PROVIDED PASSAGE:
Much has been made of the ability of The Machine, the system with the novel silicon photonics interconnect and massively scalable shared memory pool being developed by Hewlett Packard Enterprise, to already address more main memory at once across many compute elements than many big iron NUMA servers. With the latest prototype, which was unveiled last month, the company was able to address a whopping 160 TB of DDR4 memory.
This is a considerable feat, but HPE has the ability to significantly expand the memory addressability of the platform, using both standard DRAM memory and as lower cost memories such as 3D XPoint from Intel and Micron Technology and memristors come to market from HPE itself. (Although memristors seem like the perpetual technology of the future at HPE, and they may always be if 3D XPoint actually comes out next year as plans in DIMM form factors from Intel. . . .) The fact that The Machine can expand up to exascale is one of the reasons why the Exascale Computing Project at the US Department of Energy has just awarded some research and development funds to HPE.
To get a sense of the possibilities, we had a chat with Kirk Bresniker, chief architect at Hewlett Packard Labs, the research and development arm of the systems maker, who walked us through how the memory space of The Machine could be extended by orders of magnitude and therefore be appropriate for many exascale jobs.

PROBLEMS AND TASKS:
a - In the passage on The Machine, how much DDR4 memory was the latest prototype able to address?
b - Name every company that the passage on The Machine mentions.
c - Transcribe the stretch of the passage on The Machine from "This is a considerable" through "funds to HPE.".
Please answer using only the passage on The Machine.

Saved entries:
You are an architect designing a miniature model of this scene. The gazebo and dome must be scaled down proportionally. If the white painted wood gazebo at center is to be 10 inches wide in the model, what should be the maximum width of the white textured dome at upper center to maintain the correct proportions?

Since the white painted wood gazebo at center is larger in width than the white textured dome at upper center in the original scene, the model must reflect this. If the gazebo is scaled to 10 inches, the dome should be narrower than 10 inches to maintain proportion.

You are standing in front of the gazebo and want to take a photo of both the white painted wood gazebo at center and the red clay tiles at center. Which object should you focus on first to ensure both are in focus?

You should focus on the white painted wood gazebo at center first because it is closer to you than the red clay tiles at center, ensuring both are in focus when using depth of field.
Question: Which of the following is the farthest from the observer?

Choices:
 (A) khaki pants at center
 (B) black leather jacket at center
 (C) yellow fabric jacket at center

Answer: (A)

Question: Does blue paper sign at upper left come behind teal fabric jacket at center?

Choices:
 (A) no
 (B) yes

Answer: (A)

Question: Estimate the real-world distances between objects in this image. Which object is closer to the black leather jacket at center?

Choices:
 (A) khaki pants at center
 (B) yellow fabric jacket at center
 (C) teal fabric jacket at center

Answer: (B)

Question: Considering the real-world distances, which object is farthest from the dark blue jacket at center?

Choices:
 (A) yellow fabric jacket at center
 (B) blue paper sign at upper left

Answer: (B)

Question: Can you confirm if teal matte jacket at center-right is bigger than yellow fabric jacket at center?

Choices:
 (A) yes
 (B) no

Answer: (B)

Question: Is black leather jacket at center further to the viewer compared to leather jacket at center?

SOLVED PROBLEMS:
a - 160 TB

b - Hewlett Packard Enterprise, Intel, Micron Technology

c -
This is a considerable feat, but HPE has the ability to significantly expand the memory addressability of the platform, using both standard DRAM memory and as lower cost memories such as 3D XPoint from Intel and Micron Technology and memristors come to market from HPE itself. (Although memristors seem like the perpetual technology of the future at HPE, and they may always be if 3D XPoint actually comes out next year as plans in DIMM form factors from Intel. . . .) The fact that The Machine can expand up to exascale is one of the reasons why the Exascale Computing Project at the US Department of Energy has just awarded some research and development funds to HPE.